Task details
Please copy, word for word, the line holding "(460, 110) = (447, 26): shelf" and each line that follows it through the end of the entries, omitting any pictures.

Information given
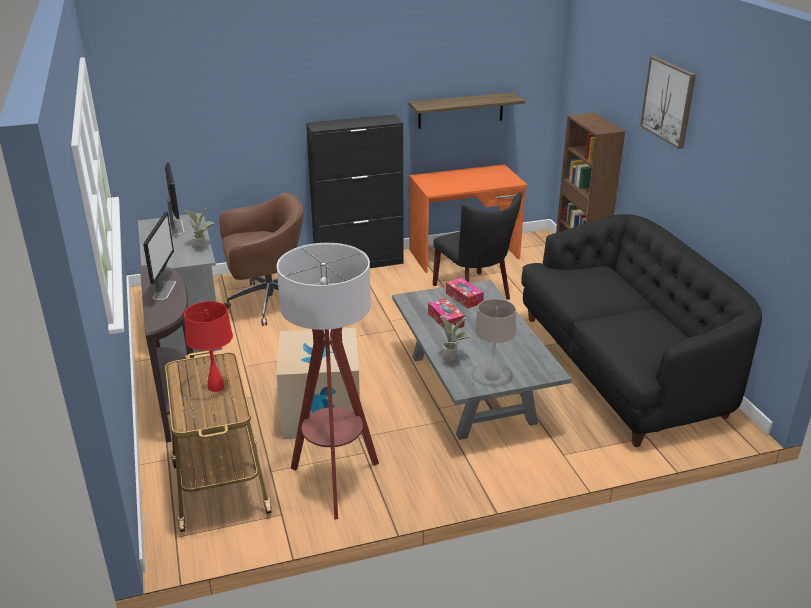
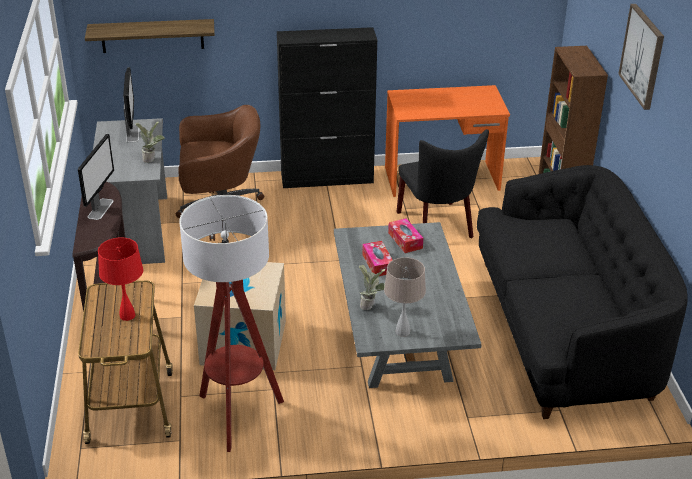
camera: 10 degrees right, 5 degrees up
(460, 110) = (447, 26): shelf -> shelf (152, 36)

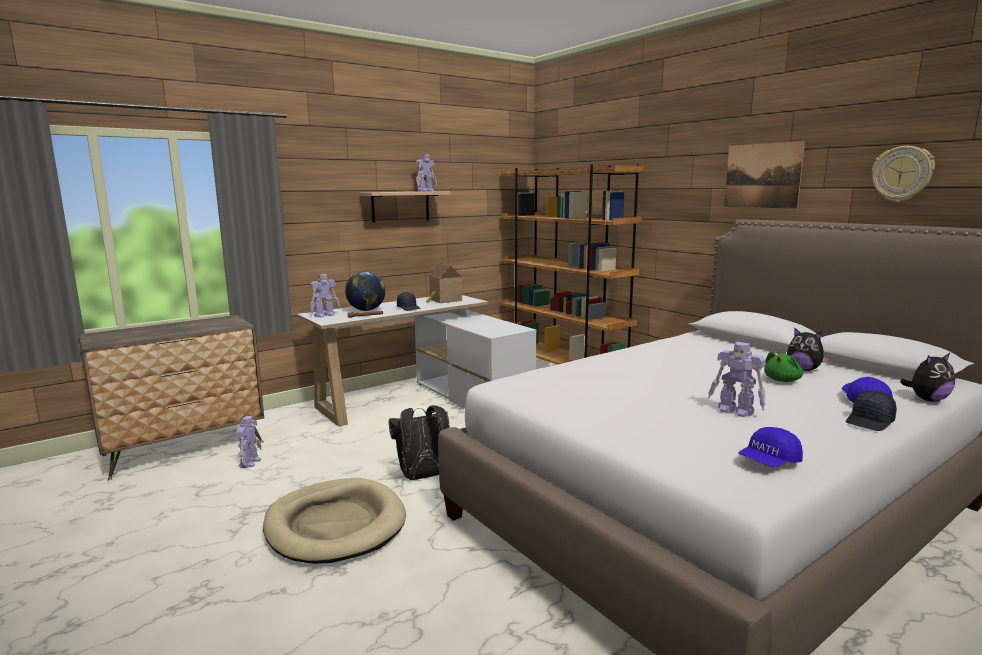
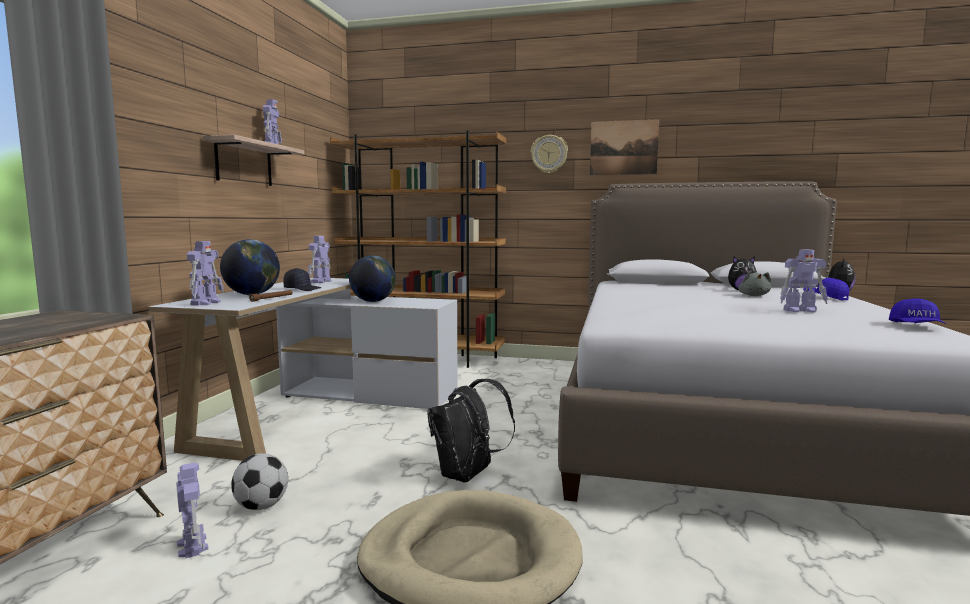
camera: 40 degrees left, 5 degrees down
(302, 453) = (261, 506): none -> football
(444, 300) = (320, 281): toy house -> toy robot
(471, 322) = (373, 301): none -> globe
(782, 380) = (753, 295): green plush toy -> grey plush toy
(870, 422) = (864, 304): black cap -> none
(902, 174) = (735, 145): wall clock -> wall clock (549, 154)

Exercise response
(460, 110) = (447, 26): shelf -> shelf (152, 36)

camera: 40 degrees left, 5 degrees down
(302, 453) = (261, 506): none -> football
(444, 300) = (320, 281): toy house -> toy robot
(471, 322) = (373, 301): none -> globe
(782, 380) = (753, 295): green plush toy -> grey plush toy
(870, 422) = (864, 304): black cap -> none
(902, 174) = (735, 145): wall clock -> wall clock (549, 154)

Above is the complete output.